High Resolution Pulse Propagation Driven Trojan Detection in Digital Systems

Outsourcing of IC manufacturing has opened the possibility of intentionally modifying the operation of the IC in a subtle way so that it is extremely difficult to detect, in conventional functional testing. Security in computation is no longer a software only issue, the underlying computing hardware may also be compromised. As occurrence of Trojan activation is rare event, it needs to be detected without actually activating it. In digital systems Trojan payload takes input from low activity nodes of the original circuit. Even when the Trojan is not activated, these tapings of original circuit nodes exhibit extra capacitive load.

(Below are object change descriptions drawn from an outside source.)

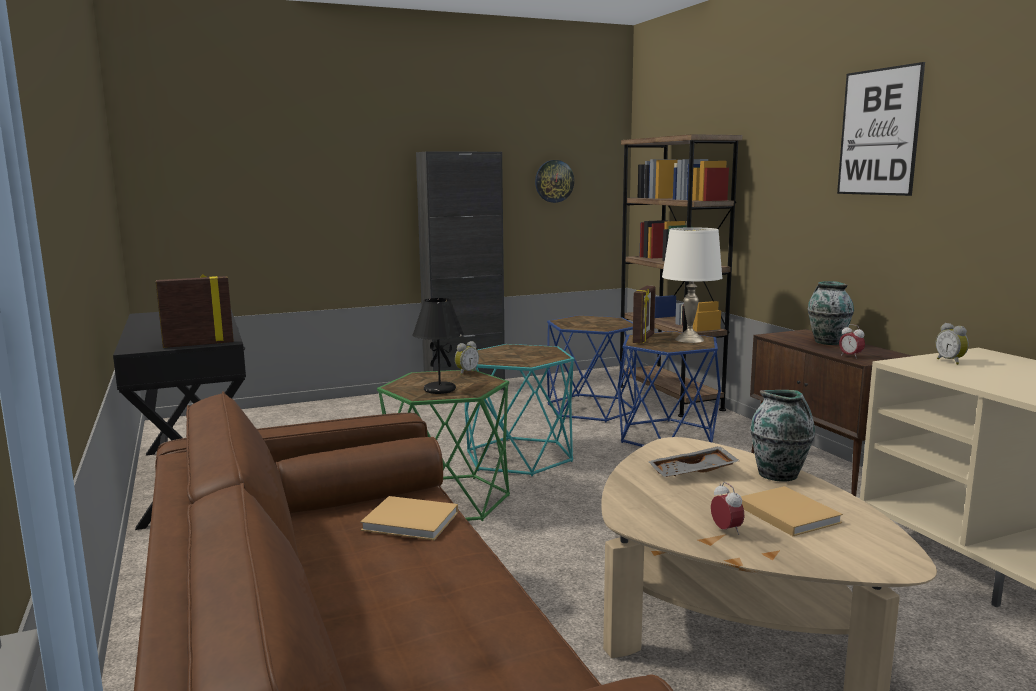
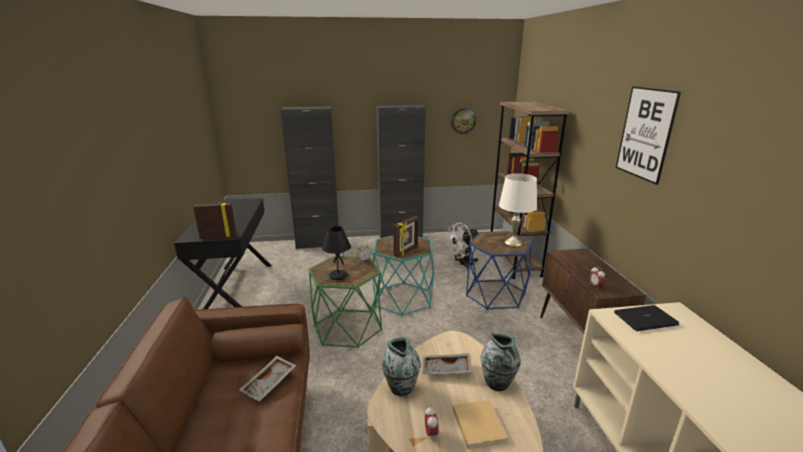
camera: 15 degrees right, 10 degrees up
(315, 407) = (318, 243): none -> black cabinet
(413, 521) = (270, 383): beige book -> grey tray
(591, 408) = (463, 264): blue side table -> white fan
(644, 339) = (486, 238): picture frame -> picture frame (406, 251)
(827, 342) = (590, 266): vase -> vase (401, 387)
(951, 361) = (645, 319): alarm clock -> laptop

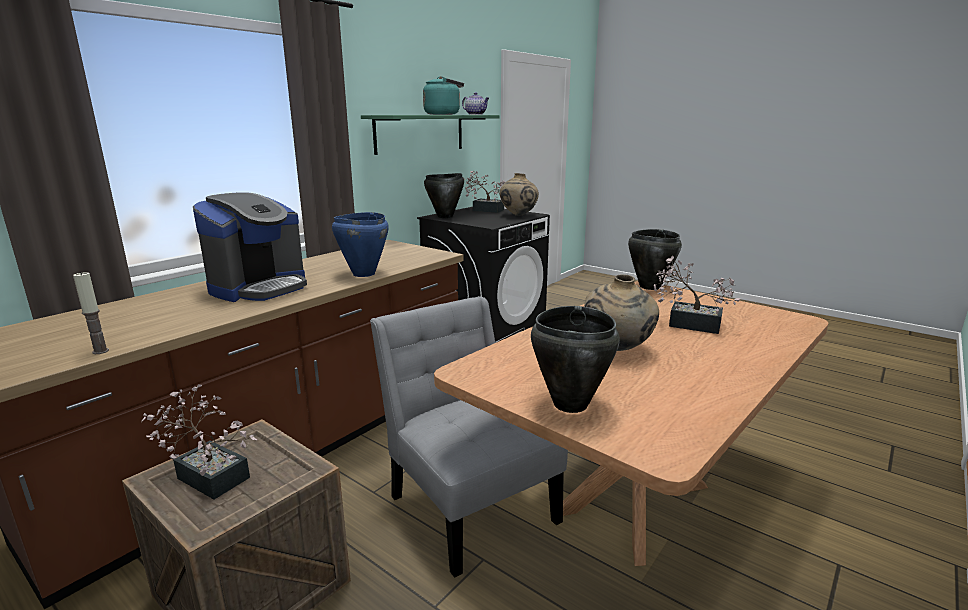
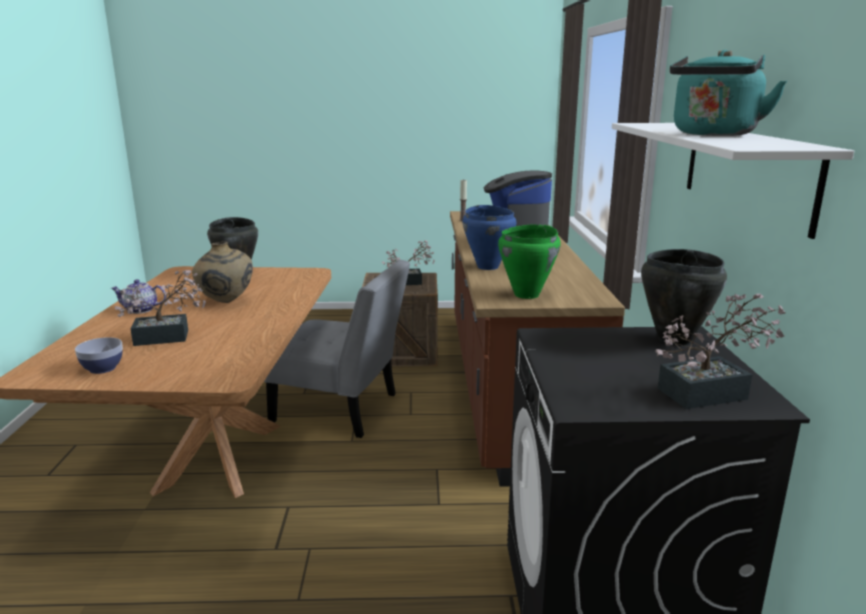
camera: 140 degrees right, 0 degrees up
(412, 253) = (527, 295): none -> green cooking pot
(420, 133) = (745, 171): green shelf -> white shelf
(476, 114) = (761, 145): teapot -> teapot (140, 310)
(518, 215) = (590, 387): beige vase -> none
(649, 287) = (225, 379): black cooking pot -> none
(740, 311) = (102, 368): none -> bowl

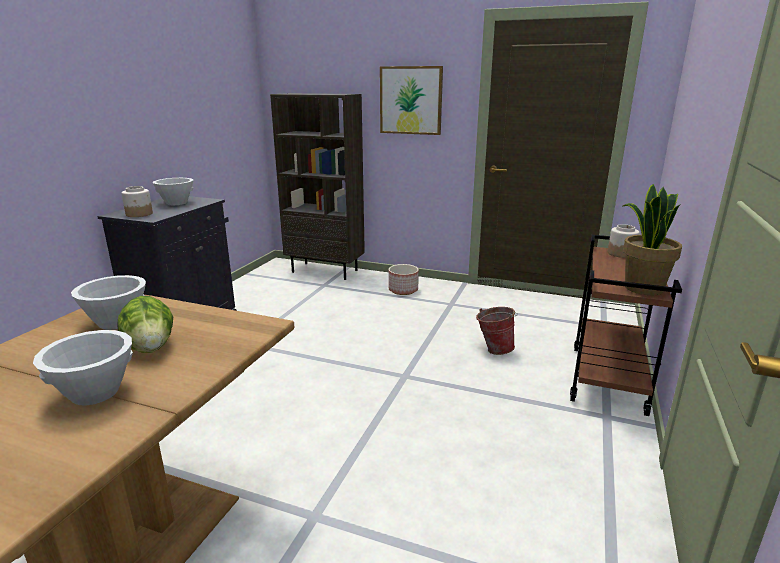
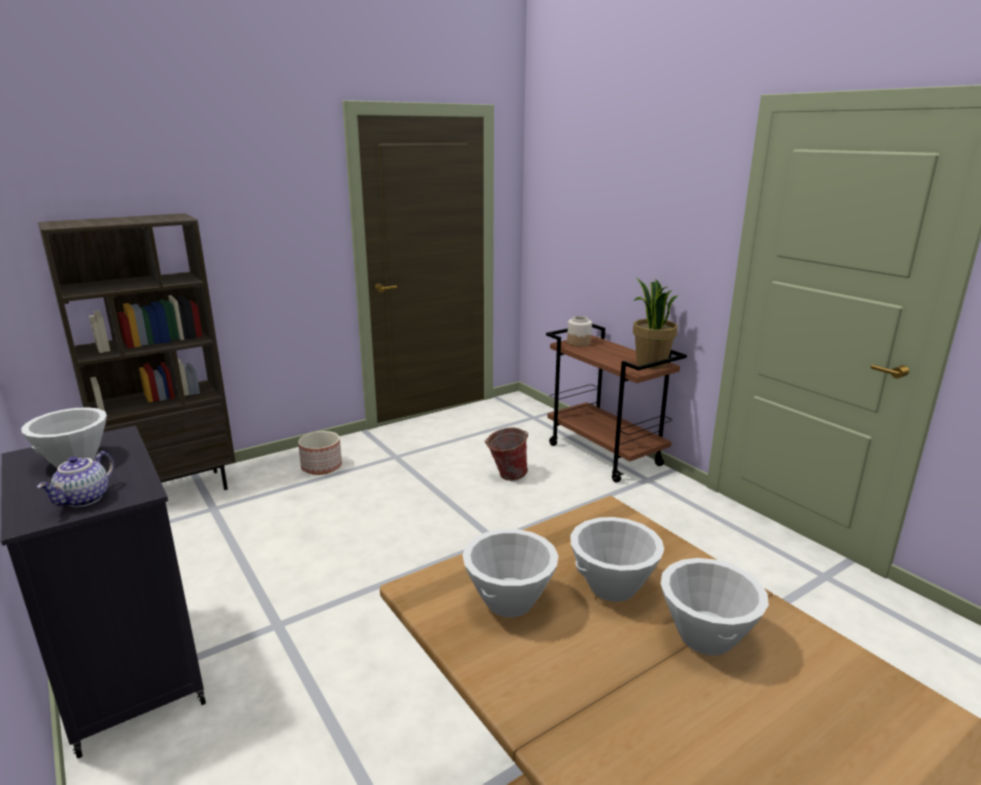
camera: 55 degrees left, 0 degrees up
(139, 214) = (84, 499): jar -> teapot
(151, 347) = (612, 586): lettuce -> white bowl
(411, 100) = (262, 216): picture -> none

This work is geared towards detecting these extra capacitances with unprecedented accuracy to uncover malicious Trojans in the circuit. We have shown that pulse propagation in logic circuit can be used to detect any extra stray capacitance at any circuit node with 20-25X better diagnostic resolution than that of any other delay and frequency measurement based techniques. We have developed a current sensor that monitors supply currents at predetermined low activity gates. If any one of these nodes are tapped for Trojan, then due to extra capacitive load the applied pulse gets killed and the difference maximum current (before and after pulse) indicate Trojan occurrence. While majority of the Trojan detection techniques loose diagnostic accuracy with the size of the circuit and amount of process variation, diagnostic capability of the proposed pulse based technique is independent of size of the circuit. The proposed scheme can be integrated into JTAG boundary scan to provide a complete solution for hardware Trojan detection in digital systems.